MATERIAL FOR THE TASK below:

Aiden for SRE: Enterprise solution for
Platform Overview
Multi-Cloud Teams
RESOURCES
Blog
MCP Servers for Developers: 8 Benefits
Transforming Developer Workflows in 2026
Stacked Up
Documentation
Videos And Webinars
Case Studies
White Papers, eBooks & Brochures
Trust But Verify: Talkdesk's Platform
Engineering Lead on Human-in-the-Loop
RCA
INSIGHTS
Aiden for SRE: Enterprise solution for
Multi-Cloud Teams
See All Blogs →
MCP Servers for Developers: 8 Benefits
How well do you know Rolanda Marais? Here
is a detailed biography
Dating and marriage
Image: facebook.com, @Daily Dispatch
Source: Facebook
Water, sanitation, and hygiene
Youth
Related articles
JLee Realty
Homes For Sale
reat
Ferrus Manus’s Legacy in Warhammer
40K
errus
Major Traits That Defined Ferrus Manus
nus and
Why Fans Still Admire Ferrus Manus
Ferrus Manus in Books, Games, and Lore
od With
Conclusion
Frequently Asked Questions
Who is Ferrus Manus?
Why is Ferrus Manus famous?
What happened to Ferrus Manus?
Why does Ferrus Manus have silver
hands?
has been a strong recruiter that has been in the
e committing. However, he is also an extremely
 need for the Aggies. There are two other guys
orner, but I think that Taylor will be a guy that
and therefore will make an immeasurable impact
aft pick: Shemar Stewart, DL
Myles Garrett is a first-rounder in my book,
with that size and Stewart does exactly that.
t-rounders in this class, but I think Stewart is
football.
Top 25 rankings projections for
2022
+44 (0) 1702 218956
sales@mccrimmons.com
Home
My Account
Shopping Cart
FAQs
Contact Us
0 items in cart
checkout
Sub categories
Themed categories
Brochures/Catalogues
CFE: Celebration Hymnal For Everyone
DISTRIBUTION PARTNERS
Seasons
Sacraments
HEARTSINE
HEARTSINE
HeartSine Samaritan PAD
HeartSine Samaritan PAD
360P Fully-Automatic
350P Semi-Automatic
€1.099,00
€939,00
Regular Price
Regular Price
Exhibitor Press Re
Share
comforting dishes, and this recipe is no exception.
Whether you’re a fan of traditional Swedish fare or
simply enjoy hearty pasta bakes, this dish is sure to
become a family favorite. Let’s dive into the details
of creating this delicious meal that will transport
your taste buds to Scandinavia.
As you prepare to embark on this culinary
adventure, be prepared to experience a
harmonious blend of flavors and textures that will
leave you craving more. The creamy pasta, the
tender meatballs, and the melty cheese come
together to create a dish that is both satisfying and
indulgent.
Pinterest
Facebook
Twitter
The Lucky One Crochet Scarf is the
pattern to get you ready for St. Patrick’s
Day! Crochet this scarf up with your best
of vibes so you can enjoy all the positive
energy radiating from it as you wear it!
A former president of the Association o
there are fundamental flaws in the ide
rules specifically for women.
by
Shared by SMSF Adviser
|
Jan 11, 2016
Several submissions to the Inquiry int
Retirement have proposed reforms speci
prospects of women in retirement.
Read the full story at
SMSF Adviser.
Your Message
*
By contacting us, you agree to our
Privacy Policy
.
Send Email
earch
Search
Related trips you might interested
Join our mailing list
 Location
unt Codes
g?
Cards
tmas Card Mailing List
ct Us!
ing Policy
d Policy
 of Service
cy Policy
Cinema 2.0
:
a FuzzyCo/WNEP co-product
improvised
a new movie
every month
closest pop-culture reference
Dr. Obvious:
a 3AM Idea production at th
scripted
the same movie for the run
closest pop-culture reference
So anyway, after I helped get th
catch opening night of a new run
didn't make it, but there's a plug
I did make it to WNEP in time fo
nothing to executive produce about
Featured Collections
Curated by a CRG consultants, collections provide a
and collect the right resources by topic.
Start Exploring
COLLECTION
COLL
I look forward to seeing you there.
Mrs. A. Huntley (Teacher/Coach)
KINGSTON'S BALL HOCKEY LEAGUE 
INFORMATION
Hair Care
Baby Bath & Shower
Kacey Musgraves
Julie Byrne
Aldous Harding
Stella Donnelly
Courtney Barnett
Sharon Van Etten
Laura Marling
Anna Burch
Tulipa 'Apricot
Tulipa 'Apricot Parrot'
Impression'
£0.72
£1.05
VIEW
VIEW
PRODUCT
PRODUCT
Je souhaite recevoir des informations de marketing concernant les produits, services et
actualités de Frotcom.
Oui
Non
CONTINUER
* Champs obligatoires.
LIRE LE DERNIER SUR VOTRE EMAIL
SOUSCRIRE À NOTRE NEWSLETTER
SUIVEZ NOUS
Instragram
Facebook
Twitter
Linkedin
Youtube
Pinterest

End of MATERIAL FOR THE TASK.

TASK DETAILS:
Rewrite every record with "Regular Price" changed to "List Price", and leave all other text as it is.

TASK ANSWER:
Aiden for SRE: Enterprise solution for
Platform Overview
Multi-Cloud Teams
RESOURCES
Blog
MCP Servers for Developers: 8 Benefits
Transforming Developer Workflows in 2026
Stacked Up
Documentation
Videos And Webinars
Case Studies
White Papers, eBooks & Brochures
Trust But Verify: Talkdesk's Platform
Engineering Lead on Human-in-the-Loop
RCA
INSIGHTS
Aiden for SRE: Enterprise solution for
Multi-Cloud Teams
See All Blogs →
MCP Servers for Developers: 8 Benefits
How well do you know Rolanda Marais? Here
is a detailed biography
Dating and marriage
Image: facebook.com, @Daily Dispatch
Source: Facebook
Water, sanitation, and hygiene
Youth
Related articles
JLee Realty
Homes For Sale
reat
Ferrus Manus’s Legacy in Warhammer
40K
errus
Major Traits That Defined Ferrus Manus
nus and
Why Fans Still Admire Ferrus Manus
Ferrus Manus in Books, Games, and Lore
od With
Conclusion
Frequently Asked Questions
Who is Ferrus Manus?
Why is Ferrus Manus famous?
What happened to Ferrus Manus?
Why does Ferrus Manus have silver
hands?
has been a strong recruiter that has been in the
e committing. However, he is also an extremely
 need for the Aggies. There are two other guys
orner, but I think that Taylor will be a guy that
and therefore will make an immeasurable impact
aft pick: Shemar Stewart, DL
Myles Garrett is a first-rounder in my book,
with that size and Stewart does exactly that.
t-rounders in this class, but I think Stewart is
football.
Top 25 rankings projections for
2022
+44 (0) 1702 218956
sales@mccrimmons.com
Home
My Account
Shopping Cart
FAQs
Contact Us
0 items in cart
checkout
Sub categories
Themed categories
Brochures/Catalogues
CFE: Celebration Hymnal For Everyone
DISTRIBUTION PARTNERS
Seasons
Sacraments
HEARTSINE
HEARTSINE
HeartSine Samaritan PAD
HeartSine Samaritan PAD
360P Fully-Automatic
350P Semi-Automatic
€1.099,00
€939,00
List Price
List Price
Exhibitor Press Re
Share
comforting dishes, and this recipe is no exception.
Whether you’re a fan of traditional Swedish fare or
simply enjoy hearty pasta bakes, this dish is sure to
become a family favorite. Let’s dive into the details
of creating this delicious meal that will transport
your taste buds to Scandinavia.
As you prepare to embark on this culinary
adventure, be prepared to experience a
harmonious blend of flavors and textures that will
leave you craving more. The creamy pasta, the
tender meatballs, and the melty cheese come
together to create a dish that is both satisfying and
indulgent.
Pinterest
Facebook
Twitter
The Lucky One Crochet Scarf is the
pattern to get you ready for St. Patrick’s
Day! Crochet this scarf up with your best
of vibes so you can enjoy all the positive
energy radiating from it as you wear it!
A former president of the Association o
there are fundamental flaws in the ide
rules specifically for women.
by
Shared by SMSF Adviser
|
Jan 11, 2016
Several submissions to the Inquiry int
Retirement have proposed reforms speci
prospects of women in retirement.
Read the full story at
SMSF Adviser.
Your Message
*
By contacting us, you agree to our
Privacy Policy
.
Send Email
earch
Search
Related trips you might interested
Join our mailing list
 Location
unt Codes
g?
Cards
tmas Card Mailing List
ct Us!
ing Policy
d Policy
 of Service
cy Policy
Cinema 2.0
:
a FuzzyCo/WNEP co-product
improvised
a new movie
every month
closest pop-culture reference
Dr. Obvious:
a 3AM Idea production at th
scripted
the same movie for the run
closest pop-culture reference
So anyway, after I helped get th
catch opening night of a new run
didn't make it, but there's a plug
I did make it to WNEP in time fo
nothing to executive produce about
Featured Collections
Curated by a CRG consultants, collections provide a
and collect the right resources by topic.
Start Exploring
COLLECTION
COLL
I look forward to seeing you there.
Mrs. A. Huntley (Teacher/Coach)
KINGSTON'S BALL HOCKEY LEAGUE 
INFORMATION
Hair Care
Baby Bath & Shower
Kacey Musgraves
Julie Byrne
Aldous Harding
Stella Donnelly
Courtney Barnett
Sharon Van Etten
Laura Marling
Anna Burch
Tulipa 'Apricot
Tulipa 'Apricot Parrot'
Impression'
£0.72
£1.05
VIEW
VIEW
PRODUCT
PRODUCT
Je souhaite recevoir des informations de marketing concernant les produits, services et
actualités de Frotcom.
Oui
Non
CONTINUER
* Champs obligatoires.
LIRE LE DERNIER SUR VOTRE EMAIL
SOUSCRIRE À NOTRE NEWSLETTER
SUIVEZ NOUS
Instragram
Facebook
Twitter
Linkedin
Youtube
Pinterest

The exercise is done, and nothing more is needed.